● **EXERCISE**: The expected output is the full set of entries, retyped verbatim, pictures excluded.

● **DATA**:
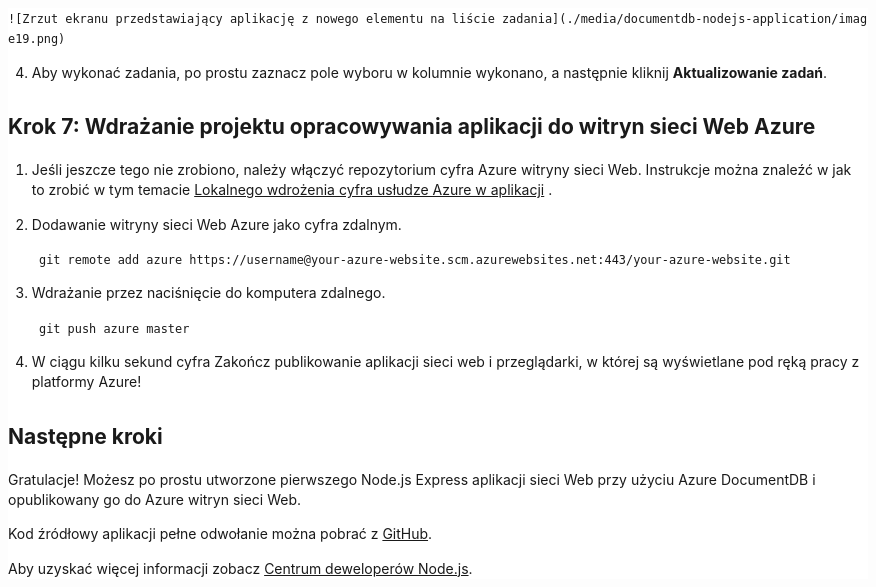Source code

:     ![Zrzut ekranu przedstawiający aplikację z nowego elementu na liście zadania](./media/documentdb-nodejs-application/image19.png)

4. Aby wykonać zadania, po prostu zaznacz pole wyboru w kolumnie wykonano, a następnie kliknij **Aktualizowanie zadań**.

## <a name="_Toc395783182"></a>Krok 7: Wdrażanie projektu opracowywania aplikacji do witryn sieci Web Azure

1. Jeśli jeszcze tego nie zrobiono, należy włączyć repozytorium cyfra Azure witryny sieci Web. Instrukcje można znaleźć w jak to zrobić w tym temacie [Lokalnego wdrożenia cyfra usłudze Azure w aplikacji](../app-service-web/app-service-deploy-local-git.md) .

2. Dodawanie witryny sieci Web Azure jako cyfra zdalnym.

        git remote add azure https://username@your-azure-website.scm.azurewebsites.net:443/your-azure-website.git

3. Wdrażanie przez naciśnięcie do komputera zdalnego.

        git push azure master

4. W ciągu kilku sekund cyfra Zakończ publikowanie aplikacji sieci web i przeglądarki, w której są wyświetlane pod ręką pracy z platformy Azure!

## <a name="_Toc395637775"></a>Następne kroki

Gratulacje! Możesz po prostu utworzone pierwszego Node.js Express aplikacji sieci Web przy użyciu Azure DocumentDB i opublikowany go do Azure witryn sieci Web.

Kod źródłowy aplikacji pełne odwołanie można pobrać z [GitHub][].

Aby uzyskać więcej informacji zobacz [Centrum deweloperów Node.js](https://azure.microsoft.com/develop/nodejs/).

[Node.js]: http://nodejs.org/
[Cyfra]: http://git-scm.com/
[Github]: https://github.com/Azure-Samples/documentdb-node-todo-app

● **EXERCISE RESULT**:
Source code

:     ![Zrzut ekranu przedstawiający aplikację z nowego elementu na liście zadania](./media/documentdb-nodejs-application/image19.png)

4. Aby wykonać zadania, po prostu zaznacz pole wyboru w kolumnie wykonano, a następnie kliknij **Aktualizowanie zadań**.

## <a name="_Toc395783182"></a>Krok 7: Wdrażanie projektu opracowywania aplikacji do witryn sieci Web Azure

1. Jeśli jeszcze tego nie zrobiono, należy włączyć repozytorium cyfra Azure witryny sieci Web. Instrukcje można znaleźć w jak to zrobić w tym temacie [Lokalnego wdrożenia cyfra usłudze Azure w aplikacji](../app-service-web/app-service-deploy-local-git.md) .

2. Dodawanie witryny sieci Web Azure jako cyfra zdalnym.

        git remote add azure https://username@your-azure-website.scm.azurewebsites.net:443/your-azure-website.git

3. Wdrażanie przez naciśnięcie do komputera zdalnego.

        git push azure master

4. W ciągu kilku sekund cyfra Zakończ publikowanie aplikacji sieci web i przeglądarki, w której są wyświetlane pod ręką pracy z platformy Azure!

## <a name="_Toc395637775"></a>Następne kroki

Gratulacje! Możesz po prostu utworzone pierwszego Node.js Express aplikacji sieci Web przy użyciu Azure DocumentDB i opublikowany go do Azure witryn sieci Web.

Kod źródłowy aplikacji pełne odwołanie można pobrać z [GitHub][].

Aby uzyskać więcej informacji zobacz [Centrum deweloperów Node.js](https://azure.microsoft.com/develop/nodejs/).

[Node.js]: http://nodejs.org/
[Cyfra]: http://git-scm.com/
[Github]: https://github.com/Azure-Samples/documentdb-node-todo-app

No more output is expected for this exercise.